Task to carry out
Please write out the listing below line for line, keeping every character unchanged.

Extracted information
>>>
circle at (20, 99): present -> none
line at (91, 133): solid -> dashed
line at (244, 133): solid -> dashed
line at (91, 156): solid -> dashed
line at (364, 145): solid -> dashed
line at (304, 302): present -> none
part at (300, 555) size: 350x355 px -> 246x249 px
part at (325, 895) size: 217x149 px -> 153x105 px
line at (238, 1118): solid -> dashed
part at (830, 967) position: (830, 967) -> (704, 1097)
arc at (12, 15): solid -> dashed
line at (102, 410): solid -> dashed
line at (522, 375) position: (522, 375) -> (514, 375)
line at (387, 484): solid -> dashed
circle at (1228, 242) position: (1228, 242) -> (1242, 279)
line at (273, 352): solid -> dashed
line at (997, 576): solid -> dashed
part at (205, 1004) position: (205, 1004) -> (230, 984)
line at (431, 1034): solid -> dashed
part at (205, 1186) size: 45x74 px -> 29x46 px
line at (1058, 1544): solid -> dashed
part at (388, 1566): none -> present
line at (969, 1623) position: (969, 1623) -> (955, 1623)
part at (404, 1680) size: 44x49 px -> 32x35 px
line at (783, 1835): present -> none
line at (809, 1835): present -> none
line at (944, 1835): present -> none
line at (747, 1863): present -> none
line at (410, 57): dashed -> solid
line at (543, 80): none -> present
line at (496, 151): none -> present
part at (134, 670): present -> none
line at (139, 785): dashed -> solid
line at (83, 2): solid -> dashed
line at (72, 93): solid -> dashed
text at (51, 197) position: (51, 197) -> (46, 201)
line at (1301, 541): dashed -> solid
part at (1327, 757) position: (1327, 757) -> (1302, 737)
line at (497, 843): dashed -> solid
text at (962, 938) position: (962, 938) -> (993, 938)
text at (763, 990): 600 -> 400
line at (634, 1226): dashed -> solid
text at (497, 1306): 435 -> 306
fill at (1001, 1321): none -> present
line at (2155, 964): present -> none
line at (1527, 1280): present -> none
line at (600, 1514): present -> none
<<<
Exercise solution
circle at (20, 99): present -> none
line at (91, 133): solid -> dashed
line at (244, 133): solid -> dashed
line at (91, 156): solid -> dashed
line at (364, 145): solid -> dashed
line at (304, 302): present -> none
part at (300, 555) size: 350x355 px -> 246x249 px
part at (325, 895) size: 217x149 px -> 153x105 px
line at (238, 1118): solid -> dashed
part at (830, 967) position: (830, 967) -> (704, 1097)
arc at (12, 15): solid -> dashed
line at (102, 410): solid -> dashed
line at (522, 375) position: (522, 375) -> (514, 375)
line at (387, 484): solid -> dashed
circle at (1228, 242) position: (1228, 242) -> (1242, 279)
line at (273, 352): solid -> dashed
line at (997, 576): solid -> dashed
part at (205, 1004) position: (205, 1004) -> (230, 984)
line at (431, 1034): solid -> dashed
part at (205, 1186) size: 45x74 px -> 29x46 px
line at (1058, 1544): solid -> dashed
part at (388, 1566): none -> present
line at (969, 1623) position: (969, 1623) -> (955, 1623)
part at (404, 1680) size: 44x49 px -> 32x35 px
line at (783, 1835): present -> none
line at (809, 1835): present -> none
line at (944, 1835): present -> none
line at (747, 1863): present -> none
line at (410, 57): dashed -> solid
line at (543, 80): none -> present
line at (496, 151): none -> present
part at (134, 670): present -> none
line at (139, 785): dashed -> solid
line at (83, 2): solid -> dashed
line at (72, 93): solid -> dashed
text at (51, 197) position: (51, 197) -> (46, 201)
line at (1301, 541): dashed -> solid
part at (1327, 757) position: (1327, 757) -> (1302, 737)
line at (497, 843): dashed -> solid
text at (962, 938) position: (962, 938) -> (993, 938)
text at (763, 990): 600 -> 400
line at (634, 1226): dashed -> solid
text at (497, 1306): 435 -> 306
fill at (1001, 1321): none -> present
line at (2155, 964): present -> none
line at (1527, 1280): present -> none
line at (600, 1514): present -> none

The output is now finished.